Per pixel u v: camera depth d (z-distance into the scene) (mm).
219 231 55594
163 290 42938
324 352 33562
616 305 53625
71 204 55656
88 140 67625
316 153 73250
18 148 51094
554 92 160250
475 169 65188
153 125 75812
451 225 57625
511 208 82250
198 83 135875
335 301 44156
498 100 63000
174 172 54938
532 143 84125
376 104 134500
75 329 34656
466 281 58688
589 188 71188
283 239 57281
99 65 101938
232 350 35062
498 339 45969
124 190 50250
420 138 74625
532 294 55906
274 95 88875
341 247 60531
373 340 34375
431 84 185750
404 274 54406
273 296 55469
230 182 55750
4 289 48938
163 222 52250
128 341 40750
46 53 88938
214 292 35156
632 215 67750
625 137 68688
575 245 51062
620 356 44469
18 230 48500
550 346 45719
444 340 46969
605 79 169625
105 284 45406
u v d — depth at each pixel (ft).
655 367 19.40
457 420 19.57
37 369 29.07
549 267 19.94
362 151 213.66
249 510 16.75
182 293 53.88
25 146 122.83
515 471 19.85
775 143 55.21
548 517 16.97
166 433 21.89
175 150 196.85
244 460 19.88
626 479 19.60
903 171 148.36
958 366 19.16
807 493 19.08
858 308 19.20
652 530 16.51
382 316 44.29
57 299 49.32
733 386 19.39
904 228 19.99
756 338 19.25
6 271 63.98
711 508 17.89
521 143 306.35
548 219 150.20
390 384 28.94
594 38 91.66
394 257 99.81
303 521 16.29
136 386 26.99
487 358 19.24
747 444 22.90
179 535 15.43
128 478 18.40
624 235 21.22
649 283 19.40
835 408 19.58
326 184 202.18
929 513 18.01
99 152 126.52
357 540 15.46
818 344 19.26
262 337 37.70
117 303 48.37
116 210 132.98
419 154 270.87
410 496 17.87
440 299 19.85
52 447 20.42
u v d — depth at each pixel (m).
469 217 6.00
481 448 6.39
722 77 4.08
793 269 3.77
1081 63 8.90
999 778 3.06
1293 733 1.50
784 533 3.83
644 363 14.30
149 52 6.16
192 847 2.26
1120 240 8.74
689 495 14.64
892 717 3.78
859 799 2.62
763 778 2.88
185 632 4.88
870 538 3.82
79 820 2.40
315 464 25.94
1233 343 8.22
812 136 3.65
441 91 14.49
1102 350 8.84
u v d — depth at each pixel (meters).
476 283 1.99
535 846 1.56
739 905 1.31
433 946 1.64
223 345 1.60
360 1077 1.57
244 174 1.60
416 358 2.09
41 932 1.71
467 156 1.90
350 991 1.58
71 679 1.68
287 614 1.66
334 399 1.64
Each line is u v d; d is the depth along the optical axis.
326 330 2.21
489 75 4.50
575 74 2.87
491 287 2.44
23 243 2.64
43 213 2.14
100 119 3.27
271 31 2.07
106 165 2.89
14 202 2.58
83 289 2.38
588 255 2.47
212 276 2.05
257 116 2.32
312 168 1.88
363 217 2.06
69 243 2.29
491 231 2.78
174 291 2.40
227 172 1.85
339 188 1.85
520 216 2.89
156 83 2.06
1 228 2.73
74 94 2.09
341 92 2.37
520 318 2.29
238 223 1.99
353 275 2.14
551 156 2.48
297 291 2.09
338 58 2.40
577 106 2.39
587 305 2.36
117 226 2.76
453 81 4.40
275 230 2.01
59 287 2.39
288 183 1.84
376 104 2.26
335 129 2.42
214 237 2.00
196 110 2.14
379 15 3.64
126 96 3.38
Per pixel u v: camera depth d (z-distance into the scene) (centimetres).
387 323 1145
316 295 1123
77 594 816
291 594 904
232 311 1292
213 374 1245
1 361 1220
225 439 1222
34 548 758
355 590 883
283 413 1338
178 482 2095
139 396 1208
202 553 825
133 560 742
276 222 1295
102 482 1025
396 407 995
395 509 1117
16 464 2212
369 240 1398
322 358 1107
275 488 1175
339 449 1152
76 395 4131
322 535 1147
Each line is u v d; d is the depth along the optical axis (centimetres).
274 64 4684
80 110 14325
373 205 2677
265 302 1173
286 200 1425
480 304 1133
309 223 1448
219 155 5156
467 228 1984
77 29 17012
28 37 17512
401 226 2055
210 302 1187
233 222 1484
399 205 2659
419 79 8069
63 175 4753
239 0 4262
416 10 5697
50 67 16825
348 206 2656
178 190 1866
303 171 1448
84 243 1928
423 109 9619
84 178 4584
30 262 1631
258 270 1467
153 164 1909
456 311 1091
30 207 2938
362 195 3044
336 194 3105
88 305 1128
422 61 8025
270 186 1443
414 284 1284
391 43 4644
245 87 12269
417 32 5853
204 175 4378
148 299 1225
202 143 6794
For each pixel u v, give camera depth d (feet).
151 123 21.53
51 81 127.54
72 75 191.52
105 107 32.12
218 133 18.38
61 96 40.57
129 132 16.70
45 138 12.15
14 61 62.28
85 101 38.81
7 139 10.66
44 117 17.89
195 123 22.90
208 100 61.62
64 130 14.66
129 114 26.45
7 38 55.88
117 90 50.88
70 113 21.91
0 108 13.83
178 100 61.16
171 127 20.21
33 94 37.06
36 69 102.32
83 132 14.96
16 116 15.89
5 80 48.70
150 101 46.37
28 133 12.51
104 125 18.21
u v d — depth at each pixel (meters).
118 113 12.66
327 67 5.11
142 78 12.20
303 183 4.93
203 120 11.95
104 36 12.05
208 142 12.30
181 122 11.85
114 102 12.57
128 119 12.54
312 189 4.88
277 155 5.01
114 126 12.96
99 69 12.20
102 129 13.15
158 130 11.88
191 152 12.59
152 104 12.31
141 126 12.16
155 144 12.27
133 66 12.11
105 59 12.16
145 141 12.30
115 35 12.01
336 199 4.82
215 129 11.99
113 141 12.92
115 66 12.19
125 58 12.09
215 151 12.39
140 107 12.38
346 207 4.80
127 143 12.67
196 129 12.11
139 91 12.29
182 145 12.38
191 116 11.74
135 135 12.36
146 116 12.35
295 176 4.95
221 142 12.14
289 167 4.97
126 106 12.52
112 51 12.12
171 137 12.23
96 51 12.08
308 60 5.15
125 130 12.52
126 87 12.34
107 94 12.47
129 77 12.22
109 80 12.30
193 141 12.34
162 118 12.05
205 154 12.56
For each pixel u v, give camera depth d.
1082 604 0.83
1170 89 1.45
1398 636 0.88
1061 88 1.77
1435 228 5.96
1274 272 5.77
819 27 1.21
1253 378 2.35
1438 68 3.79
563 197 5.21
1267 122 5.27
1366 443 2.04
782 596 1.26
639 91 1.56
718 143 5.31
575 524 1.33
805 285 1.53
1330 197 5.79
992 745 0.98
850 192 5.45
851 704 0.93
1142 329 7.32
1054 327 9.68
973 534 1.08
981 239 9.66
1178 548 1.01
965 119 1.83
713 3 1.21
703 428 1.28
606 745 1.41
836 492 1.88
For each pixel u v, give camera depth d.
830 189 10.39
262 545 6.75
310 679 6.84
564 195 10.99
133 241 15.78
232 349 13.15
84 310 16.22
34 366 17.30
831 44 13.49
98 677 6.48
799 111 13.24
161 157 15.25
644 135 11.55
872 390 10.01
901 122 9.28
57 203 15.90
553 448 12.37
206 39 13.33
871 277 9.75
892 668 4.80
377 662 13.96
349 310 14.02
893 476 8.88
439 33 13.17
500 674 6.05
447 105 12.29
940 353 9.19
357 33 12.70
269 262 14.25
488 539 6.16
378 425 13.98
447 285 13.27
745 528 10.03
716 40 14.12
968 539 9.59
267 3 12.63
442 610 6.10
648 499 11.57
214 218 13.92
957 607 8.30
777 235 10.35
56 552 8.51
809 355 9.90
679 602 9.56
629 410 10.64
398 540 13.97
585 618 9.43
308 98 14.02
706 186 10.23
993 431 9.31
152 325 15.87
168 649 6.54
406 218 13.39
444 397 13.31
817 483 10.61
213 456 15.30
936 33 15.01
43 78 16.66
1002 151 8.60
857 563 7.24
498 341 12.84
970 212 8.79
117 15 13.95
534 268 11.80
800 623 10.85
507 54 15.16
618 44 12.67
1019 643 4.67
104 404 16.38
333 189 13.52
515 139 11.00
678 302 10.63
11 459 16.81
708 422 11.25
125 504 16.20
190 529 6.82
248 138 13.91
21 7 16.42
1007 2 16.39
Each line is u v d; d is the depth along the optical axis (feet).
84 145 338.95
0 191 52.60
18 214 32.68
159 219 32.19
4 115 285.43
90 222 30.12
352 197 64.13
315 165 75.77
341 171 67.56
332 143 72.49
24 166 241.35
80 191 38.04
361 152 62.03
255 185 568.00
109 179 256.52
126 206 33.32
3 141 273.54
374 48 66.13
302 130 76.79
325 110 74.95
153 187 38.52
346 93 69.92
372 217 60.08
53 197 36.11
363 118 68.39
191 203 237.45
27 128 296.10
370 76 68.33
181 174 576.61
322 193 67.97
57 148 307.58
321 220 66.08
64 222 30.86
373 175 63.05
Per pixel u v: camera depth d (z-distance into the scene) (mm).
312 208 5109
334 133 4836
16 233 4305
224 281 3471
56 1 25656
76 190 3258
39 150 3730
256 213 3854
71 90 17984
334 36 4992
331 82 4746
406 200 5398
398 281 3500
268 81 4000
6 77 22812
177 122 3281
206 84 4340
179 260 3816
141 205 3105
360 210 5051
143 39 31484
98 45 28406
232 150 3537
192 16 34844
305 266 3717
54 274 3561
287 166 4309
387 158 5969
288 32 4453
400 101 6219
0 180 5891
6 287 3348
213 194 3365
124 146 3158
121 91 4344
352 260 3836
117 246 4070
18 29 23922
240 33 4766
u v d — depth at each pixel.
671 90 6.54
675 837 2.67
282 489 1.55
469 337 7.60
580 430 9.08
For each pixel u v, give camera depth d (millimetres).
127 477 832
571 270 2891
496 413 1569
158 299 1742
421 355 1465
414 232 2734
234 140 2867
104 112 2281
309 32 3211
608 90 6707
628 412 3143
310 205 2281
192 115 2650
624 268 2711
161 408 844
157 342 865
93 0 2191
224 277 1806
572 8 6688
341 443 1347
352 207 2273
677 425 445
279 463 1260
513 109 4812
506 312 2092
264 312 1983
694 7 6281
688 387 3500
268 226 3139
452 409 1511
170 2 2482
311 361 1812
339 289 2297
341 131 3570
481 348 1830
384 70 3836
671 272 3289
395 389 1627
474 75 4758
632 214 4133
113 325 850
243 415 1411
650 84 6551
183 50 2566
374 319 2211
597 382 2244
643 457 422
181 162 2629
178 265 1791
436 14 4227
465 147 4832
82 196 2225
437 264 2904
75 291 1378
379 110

● **AIM OF THE TASK**:
Since only part of the listing is wanted, copy exactly the lines from the one holding "287 166 4309" to the one holding "571 270 2891", both included.

● **YOUR SOLUTION**:
287 166 4309
387 158 5969
288 32 4453
400 101 6219
0 180 5891
6 287 3348
213 194 3365
124 146 3158
121 91 4344
352 260 3836
117 246 4070
18 29 23922
240 33 4766
u v d — depth at each pixel.
671 90 6.54
675 837 2.67
282 489 1.55
469 337 7.60
580 430 9.08
For each pixel u v, give camera depth d (millimetres).
127 477 832
571 270 2891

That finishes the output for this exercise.